Crash survivors demand safer railways

Some 150 people marched to Trafalgar Square

Survivors and relatives of victims of the Paddington and Southall train crashes have held a protest rally to demand safety changes on the railways.

London Train Crash
About 150 people gathered in Trafalgar Square, central London, to urge the government to force Railtrack to instal the £1bn Automatic Train Protection (ATP) system.

Experts believe ATP could have prevented both disasters.

Tony Cima, 46, from Stroud, Gloucestershire, who attended the rally, survived the Paddington crash last month. He said he still had awful memories of the accident.

"The worst thing was being unable to help people, I could have done more for them," he said. "ATP is the only way of getting the drivers to stop. We don't want a cheapskate alternative."

[ image: Campaigners want better rail warning systems]
Campaigners want better rail warning systems
Addressing the gathering, London mayoral hopeful Ken Livingstone said: "The more you look at Railtrack's involvement in the railways, the more it looks like a gravy train for its investors and less like a modern integrated train service for the public."

Liberal Democrat mayoral candidate Susan Kramer said: "It is political leadership that has been lacking in making sure we have safer trains. Britain should have the best safety system in the world."

Earlier it was announced that the public inquiries into the two rail disasters are to hold a number of joint sessions on common issues.

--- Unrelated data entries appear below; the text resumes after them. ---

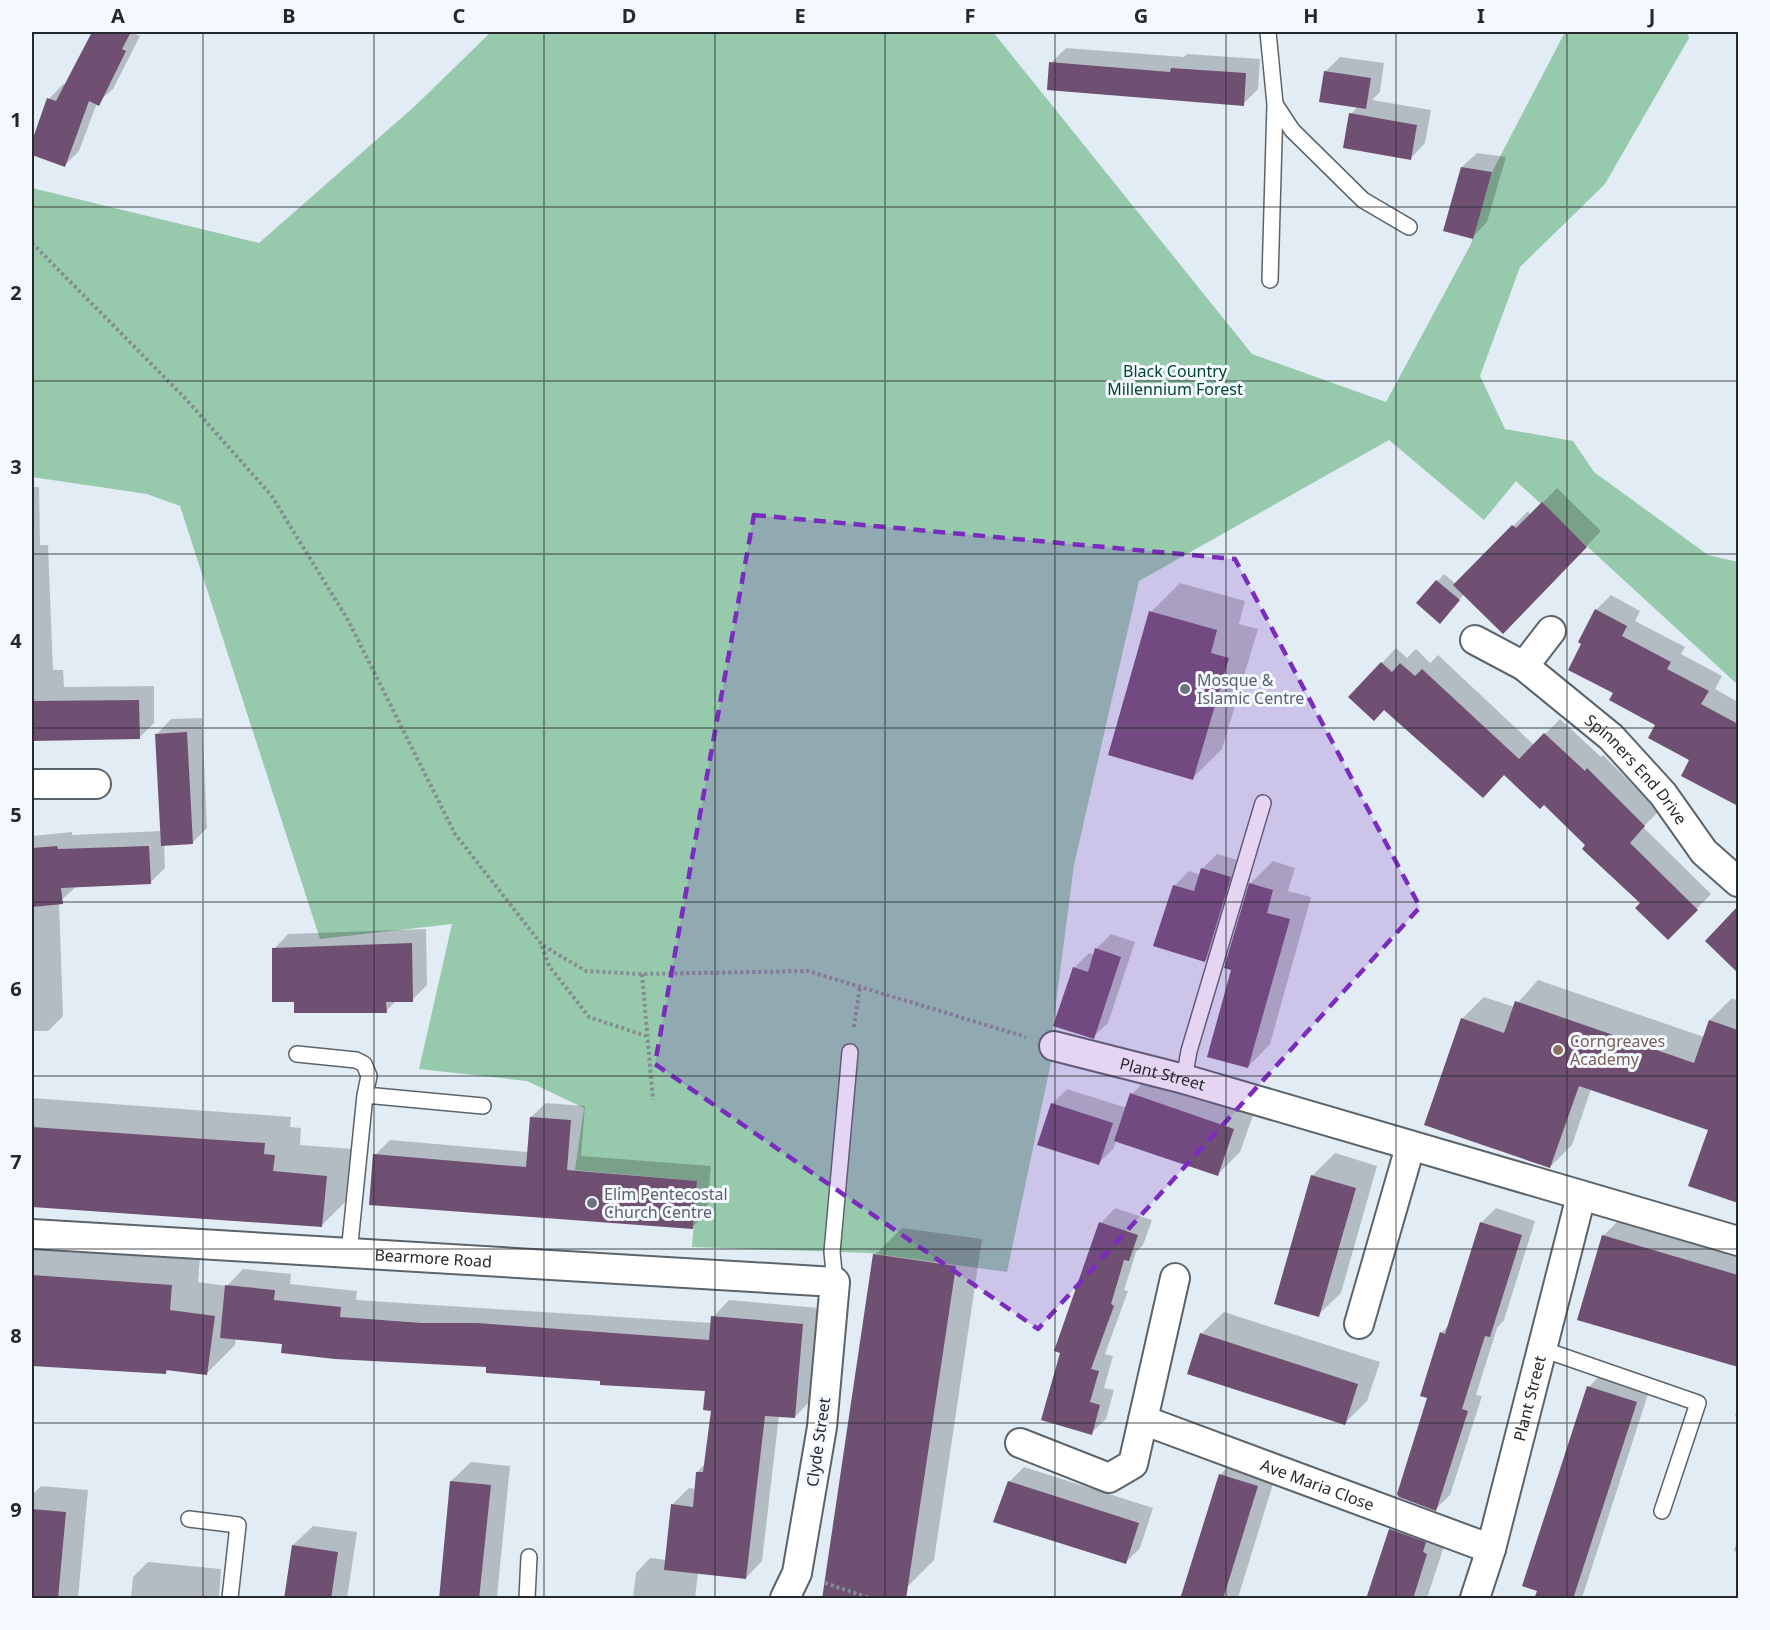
<svg xmlns="http://www.w3.org/2000/svg" width="1770" height="1630" font-family="'Noto Sans',sans-serif">
<style>
.green{fill:#97c9ad}
.shadow{fill:#0003}
.building{fill:#705072}
.lines{fill:none;stroke-linecap:round;stroke-linejoin:round}
.service-casing{stroke:#5c646b;stroke-width:18}
.minor-casing{stroke:#5c646b;stroke-width:32}
.path{stroke:#868d92;stroke-width:4;stroke-dasharray:3 3;stroke-linecap:butt}
.service{stroke:#fff;stroke-width:15}
.minor{stroke:#fff;stroke-width:28}
.marked{fill:#7b2cbf;fill-opacity:0.2;stroke:#7b2cbf;stroke-width:4.5;stroke-dasharray:12 8;stroke-linejoin:round}
.grid{fill:none;stroke:#25292c;stroke-width:1.5;stroke-opacity:0.55}
.worship-dot{fill:#6b7280;stroke:#f3f9fe;stroke-width:2}
.education-dot{fill:#8d6e63;stroke:#f3f9fe;stroke-width:2}
.labels{text-anchor:middle;dominant-baseline:central;stroke-width:6;stroke-linejoin:round;paint-order:stroke}
.park-label{font-size:16px;fill:#00452b;stroke:#f3f9fe}
.worship-label{font-size:16px;fill:#5b616d;stroke:#f3f9fe;text-anchor:start}
.street-label{font-size:16px;fill:#25292c;stroke:#f3f9fe}
.education-label{font-size:16px;fill:#785e54;stroke:#f3f9fe;text-anchor:start}
.neatline{fill:none;stroke:#25292c;stroke-width:2}
.grid-label{font-size:20px;text-anchor:middle;font-weight:bold;fill:#25292c}
</style>
<rect width="100%" height="100%" fill="#e2ecf4"/>
<path class="green" d="M 491,32 L 993,32 L 1252,354 L 1386,402 L 1471,244 L 1492,172 L 1565,32 L 1687,32 L 1689,38 L 1605,184 L 1520,267 L 1480,376 L 1505,429 L 1573,441 L 1594,472 L 1708,555 L 1738,562 L 1738,685 L 1516,481 L 1484,520 L 1389,440 L 1139,581 L 1074,865 L 1053,1026 L 1051,1062 L 1007,1272 L 869,1253 L 692,1247 L 697,1181 L 575,1170 L 584,1108 L 527,1081 L 419,1069 L 452,924 L 320,939 L 180,506 L 147,494 L 32,477 L 32,188 L 259,243 L 415,106 Z"/>
<path class="shadow" d="M 94,32 L 137,32 L 135,34 L 140,36 L 113,89 L 97,103 L 79,151 L 64,166 L 32,153 L 32,145 L 49,99 L 63,84 L 66,85 Z
M 1066,48 L 1184,57 L 1187,54 L 1260,59 L 1258,89 L 1243,104 L 1051,63 Z
M 1340,57 L 1384,63 L 1380,92 L 1372,100 L 1431,110 L 1425,143 L 1411,158 L 1351,114 L 1358,106 L 1325,72 Z
M 1477,153 L 1506,157 L 1487,222 L 1473,237 L 1462,167 Z
M 32,487 L 39,487 L 40,545 L 48,545 L 53,670 L 63,670 L 64,687 L 154,686 L 154,723 L 139,738 L 32,740 Z
M 1557,488 L 1601,531 L 1518,618 L 1464,594 L 1447,615 L 1418,603 L 1444,574 L 1456,584 L 1528,511 L 1531,515 Z
M 1180,583 L 1245,601 L 1239,624 L 1258,629 L 1222,749 L 1193,778 L 1151,612 Z
M 1611,595 L 1640,611 L 1635,621 L 1685,647 L 1681,654 L 1722,676 L 1715,689 L 1738,702 L 1738,753 L 1726,775 L 1692,759 L 1657,724 L 1615,693 L 1583,643 L 1596,610 Z
M 1396,648 L 1407,658 L 1416,649 L 1430,663 L 1438,655 L 1534,745 L 1560,719 L 1601,757 L 1603,755 L 1659,811 L 1643,827 L 1711,894 L 1668,938 L 1642,903 L 1587,845 L 1544,803 L 1540,807 L 1382,663 Z
M 202,718 L 207,828 L 192,843 L 164,844 L 165,868 L 150,883 L 77,886 L 59,902 L 63,1016 L 48,1031 L 32,1031 L 32,836 L 72,832 L 72,835 L 161,831 L 157,734 L 171,719 Z
M 1217,854 L 1245,862 L 1220,946 L 1205,961 L 1174,886 L 1189,871 L 1201,875 L 1202,869 Z
M 1273,861 L 1295,868 L 1288,891 L 1311,897 L 1270,1044 L 1248,1067 L 1233,969 L 1226,967 L 1251,883 Z
M 1738,908 L 1738,971 L 1708,941 Z
M 426,929 L 427,985 L 412,1000 L 397,1000 L 386,1011 L 295,1000 L 274,949 L 288,934 Z
M 1111,934 L 1135,942 L 1108,1023 L 1093,1037 L 1074,968 L 1089,953 L 1094,955 L 1096,949 Z
M 1538,980 L 1704,1037 L 1710,1020 L 1732,998 L 1738,1001 L 1738,1202 L 1690,1185 L 1710,1129 L 1591,1089 L 1572,1145 L 1550,1167 L 1462,1019 L 1484,997 L 1514,1007 Z
M 1154,1072 L 1256,1107 L 1240,1152 L 1218,1174 L 1116,1140 L 1114,1148 L 1099,1163 L 1052,1104 L 1067,1089 L 1127,1108 L 1132,1094 Z
M 32,1098 L 291,1117 L 290,1127 L 301,1128 L 300,1145 L 353,1149 L 349,1198 L 322,1225 L 32,1205 Z
M 546,1103 L 585,1106 L 581,1156 L 711,1166 L 707,1213 L 692,1227 L 370,1203 L 375,1155 L 390,1140 L 528,1152 L 531,1117 Z
M 1335,1153 L 1377,1166 L 1341,1293 L 1318,1315 L 1312,1176 Z
M 1115,1208 L 1152,1220 L 1143,1245 L 1136,1252 L 1124,1290 L 1128,1291 L 1105,1354 L 1113,1356 L 1104,1388 L 1114,1390 L 1106,1419 L 1091,1433 L 1062,1352 L 1056,1350 L 1101,1223 Z
M 1496,1208 L 1535,1221 L 1504,1320 L 1497,1328 L 1476,1395 L 1482,1396 L 1450,1495 L 1436,1509 L 1429,1397 L 1441,1333 L 1449,1325 L 1481,1223 Z
M 1625,1214 L 1738,1247 L 1738,1366 L 1579,1319 L 1603,1236 Z
M 902,1228 L 982,1239 L 934,1560 L 907,1587 L 875,1255 Z
M 32,1246 L 200,1257 L 198,1282 L 227,1286 L 243,1269 L 291,1274 L 290,1284 L 357,1291 L 356,1300 L 712,1323 L 713,1317 L 729,1300 L 819,1308 L 811,1400 L 795,1417 L 779,1415 L 762,1561 L 746,1578 L 698,1573 L 695,1598 L 633,1598 L 636,1573 L 650,1558 L 667,1560 L 672,1505 L 689,1488 L 696,1489 L 697,1472 L 705,1464 L 713,1410 L 706,1390 L 236,1338 L 235,1345 L 206,1374 L 169,1369 L 166,1373 L 32,1364 Z
M 1224,1312 L 1380,1362 L 1367,1401 L 1345,1423 L 1201,1334 Z
M 1603,1372 L 1650,1388 L 1582,1598 L 1536,1598 L 1589,1387 Z
M 1738,1405 L 1738,1417 L 1735,1416 Z
M 1242,1453 L 1279,1464 L 1238,1598 L 1182,1598 L 1220,1475 Z
M 471,1462 L 510,1466 L 497,1597 L 510,1598 L 440,1598 L 451,1481 Z
M 1024,1467 L 1153,1508 L 1140,1548 L 1126,1562 L 1009,1482 Z
M 41,1486 L 88,1490 L 78,1598 L 32,1598 L 32,1495 Z
M 1412,1507 L 1449,1531 L 1427,1598 L 1368,1598 L 1390,1529 Z
M 313,1526 L 357,1532 L 347,1598 L 286,1598 L 293,1545 Z
M 1738,1537 L 1738,1552 L 1734,1551 Z
M 148,1562 L 221,1569 L 219,1598 L 131,1598 L 133,1577 Z"/>
<path class="building" d="M 92,32 L 131,32 L 122,49 L 126,51 L 99,106 L 89,101 L 65,167 L 32,155 L 32,141 L 47,98 L 56,101 Z
M 1049,62 L 1170,72 L 1171,68 L 1246,73 L 1244,106 L 1047,90 Z
M 1324,71 L 1371,78 L 1366,109 L 1319,102 Z
M 1349,113 L 1417,125 L 1411,160 L 1343,148 Z
M 1461,167 L 1492,172 L 1473,239 L 1443,231 Z
M 1542,502 L 1587,547 L 1503,634 L 1453,585 L 1512,525 L 1516,528 Z
M 1436,580 L 1460,600 L 1440,624 L 1416,603 Z
M 1595,609 L 1627,626 L 1622,636 L 1671,662 L 1667,669 L 1709,691 L 1701,704 L 1738,724 L 1738,806 L 1681,776 L 1689,760 L 1648,738 L 1655,725 L 1609,700 L 1613,693 L 1568,670 L 1581,644 L 1578,642 Z
M 1149,611 L 1217,630 L 1211,653 L 1229,658 L 1193,780 L 1108,755 Z
M 1381,662 L 1392,672 L 1400,663 L 1415,676 L 1422,669 L 1519,759 L 1544,733 L 1585,771 L 1587,768 L 1645,826 L 1630,843 L 1698,910 L 1668,940 L 1635,908 L 1640,903 L 1582,849 L 1585,845 L 1544,805 L 1540,809 L 1504,775 L 1483,798 L 1384,710 L 1374,721 L 1348,697 Z
M 139,700 L 140,739 L 32,741 L 32,701 Z
M 187,732 L 193,844 L 161,846 L 155,734 Z
M 57,846 L 58,849 L 149,846 L 151,884 L 61,888 L 63,904 L 32,907 L 32,848 Z
M 1201,868 L 1231,877 L 1205,962 L 1153,946 L 1173,885 L 1194,891 Z
M 1249,883 L 1273,890 L 1267,913 L 1290,919 L 1248,1068 L 1207,1057 L 1231,970 L 1224,968 Z
M 1738,906 L 1738,973 L 1705,941 Z
M 412,943 L 413,1002 L 386,1002 L 387,1013 L 294,1013 L 294,1002 L 272,1002 L 272,948 Z
M 1095,948 L 1121,957 L 1094,1039 L 1053,1026 L 1073,967 L 1088,972 Z
M 1515,1001 L 1694,1063 L 1709,1020 L 1738,1030 L 1738,1203 L 1688,1186 L 1708,1130 L 1579,1086 L 1550,1168 L 1424,1125 L 1461,1018 L 1504,1033 Z
M 1130,1093 L 1234,1129 L 1218,1176 L 1114,1141 Z
M 1051,1103 L 1113,1123 L 1099,1165 L 1037,1145 Z
M 530,1117 L 571,1120 L 567,1170 L 697,1181 L 693,1229 L 369,1205 L 373,1154 L 526,1167 Z
M 32,1127 L 265,1143 L 264,1154 L 275,1155 L 273,1171 L 327,1176 L 322,1227 L 32,1207 Z
M 1311,1175 L 1356,1188 L 1319,1317 L 1274,1304 Z
M 1099,1222 L 1138,1235 L 1129,1261 L 1124,1260 L 1111,1304 L 1114,1306 L 1091,1369 L 1099,1371 L 1090,1402 L 1100,1405 L 1092,1435 L 1041,1420 L 1060,1353 L 1054,1351 Z
M 1480,1222 L 1522,1235 L 1490,1337 L 1485,1336 L 1462,1409 L 1468,1411 L 1436,1511 L 1399,1497 L 1397,1494 L 1427,1398 L 1420,1396 L 1440,1332 L 1445,1334 Z
M 1602,1235 L 1738,1275 L 1738,1367 L 1577,1320 Z
M 873,1254 L 956,1266 L 906,1599 L 822,1599 Z
M 32,1275 L 172,1285 L 170,1310 L 215,1316 L 207,1375 L 166,1370 L 166,1374 L 32,1366 Z
M 225,1285 L 275,1290 L 274,1300 L 341,1307 L 340,1317 L 422,1323 L 477,1323 L 709,1340 L 711,1316 L 803,1324 L 795,1418 L 765,1416 L 746,1579 L 664,1570 L 671,1504 L 693,1507 L 696,1472 L 703,1472 L 711,1411 L 703,1410 L 705,1391 L 600,1385 L 600,1381 L 486,1373 L 486,1367 L 335,1359 L 281,1353 L 282,1344 L 220,1338 Z
M 1200,1333 L 1358,1384 L 1345,1425 L 1187,1374 Z
M 1587,1386 L 1637,1402 L 1573,1599 L 1534,1599 L 1537,1591 L 1522,1586 Z
M 1219,1474 L 1258,1486 L 1223,1599 L 1180,1599 Z
M 450,1481 L 491,1485 L 479,1599 L 439,1599 Z
M 1008,1481 L 1139,1523 L 1126,1564 L 993,1522 Z
M 32,1509 L 66,1512 L 58,1599 L 32,1599 Z
M 1389,1529 L 1426,1542 L 1423,1552 L 1427,1554 L 1413,1599 L 1366,1599 Z
M 292,1545 L 338,1552 L 331,1599 L 284,1599 Z"/>
<g class="lines">
<defs>
<path id="service" d="M 1268,32 L 1275,104 L 1292,130 L 1363,200 L 1409,227
M 1270,280 L 1275,104
M 297,1054 L 356,1060 L 364,1064 L 369,1076 L 365,1095
M 1184,1079 L 1189,1051 L 1263,803
M 349,1253 L 365,1095 L 483,1106
M 835,1282 L 832,1252 L 850,1052
M 1542,1349 L 1698,1403 L 1662,1511
M 189,1519 L 238,1525 L 230,1598
M 527,1598 L 529,1557"/>
<g id="minor">
<path d="M 1475,640 L 1524,666 L 1551,631"/>
<path id="s1" d="M 1524,666 L 1611,737 L 1663,794 L 1704,852 L 1738,882"/>
<path d="M 32,784 L 96,784"/>
<path id="s2" d="M 1054,1046 L 1184,1079 L 1738,1241"/>
<path id="s3" d="M 32,1234 L 835,1282 L 822,1427 L 797,1573 L 785,1598"/>
<path d="M 1359,1324 L 1410,1147"/>
<path id="s4" d="M 1143,1420 L 1491,1549"/>
<path d="M 1020,1443 L 1109,1478 L 1133,1464 L 1175,1278"/>
<path id="s5" d="M 1475,1598 L 1491,1549 L 1581,1196"/>
</g>
</defs>
<use href="#service" class="service-casing"/>
<use href="#minor" class="minor-casing"/>
<path class="path" d="M 32,243 L 185,398 L 271,495 L 348,620 L 455,834 L 542,945 L 586,971 L 642,974 L 808,971 L 1026,1037
M 542,946 L 549,966 L 589,1017 L 646,1036
M 642,974 L 653,1100
M 854,1027 L 860,986
M 825,1583 L 870,1598"/>
<use href="#service" class="service"/>
<use href="#minor" class="minor"/>
</g>
<path class="marked" d="M 754,515 L 1235,559 L 1420,907 L 1038,1329 L 655,1064 Z"/>
<path class="grid" d="M 203,32 L 203,1598M 374,32 L 374,1598M 544,32 L 544,1598M 715,32 L 715,1598M 885,32 L 885,1598M 1055,32 L 1055,1598M 1226,32 L 1226,1598M 1396,32 L 1396,1598M 1567,32 L 1567,1598M 32,207 L 1738,207M 32,381 L 1738,381M 32,554 L 1738,554M 32,728 L 1738,728M 32,902 L 1738,902M 32,1076 L 1738,1076M 32,1249 L 1738,1249M 32,1423 L 1738,1423"/>
<g class="worship-dot">
<circle cx="1185" cy="689" r="6"/>
<circle cx="592" cy="1203" r="6"/>
</g>
<circle class="education-dot" cx="1558" cy="1050" r="6"/>
<g class="labels">
<g class="park-label">
<text x="1175" y="371">Black Country<tspan x="1175" dy="18">Millennium Forest</tspan></text>
</g>
<g class="worship-label">
<text x="1197" y="680">Mosque &amp;<tspan x="1197" dy="18">Islamic Centre</tspan></text>
<text x="604" y="1194">Elim Pentecostal<tspan x="604" dy="18">Church Centre</tspan></text>
</g>
<g class="street-label">
<text stroke="none"><textPath href="#s1" startOffset="153">Spinners End Drive</textPath></text>
<text stroke="none"><textPath href="#s2" startOffset="112">Plant Street</textPath></text>
<text stroke="none"><textPath href="#s3" startOffset="402">Bearmore Road</textPath></text>
<text stroke="none"><textPath href="#s5" startOffset="207">Plant Street</textPath></text>
<text transform="translate(818 1442) rotate(-82)">Clyde Street</text>
<text stroke="none"><textPath href="#s4" startOffset="186">Ave Maria Close</textPath></text>
</g>
<g class="education-label">
<text x="1570" y="1041">Corngreaves<tspan x="1570" dy="18">Academy</tspan></text>
</g>
</g>
<rect width="1770" height="1630" fill="none" stroke="#f3f9fe" stroke-width="66"/>
<rect x="33" y="33" width="1704" height="1564" class="neatline"/>
<g class="grid-label">
<text x="118" y="23">A</text>
<text x="289" y="23">B</text>
<text x="459" y="23">C</text>
<text x="629" y="23">D</text>
<text x="800" y="23">E</text>
<text x="970" y="23">F</text>
<text x="1141" y="23">G</text>
<text x="1311" y="23">H</text>
<text x="1481" y="23">I</text>
<text x="1652" y="23">J</text>
<text x="16" y="127">1</text>
<text x="16" y="300">2</text>
<text x="16" y="474">3</text>
<text x="16" y="648">4</text>
<text x="16" y="822">5</text>
<text x="16" y="996">6</text>
<text x="16" y="1169">7</text>
<text x="16" y="1343">8</text>
<text x="16" y="1517">9</text>
</g>
</svg>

The BBC's John McIntyre reports: "Feelings of anger and frustration are clearly undiminished"
The arrangements have been agreed between the chairmen of the two inquiries, Professor John Uff and Lord Cullen, and the Deputy Prime Minister, John Prescott.

The Health and Safety Commission said that while the major parts of the two inquiries will be conducted separately, the chairmen will sit jointly to hear evidence on Train Protection and Warning systems, the future application of Automatic Train Protection, and trains passing signals at danger.

Thirty-one people died in the Paddington crash, the country's worst rail disaster for more than 10 years, while seven people died at Southall in 1997.

At the Southall inquiry on Friday, Britain's chief inspector of railways, Vic Coleman, told how he urged train operators to introduce speed restrictions within days of the Southall rail crash.

Mr Coleman said he also wrote to the 25 train-operating companies setting out the benefits of having a second person in the driver's cab helping to observe signals.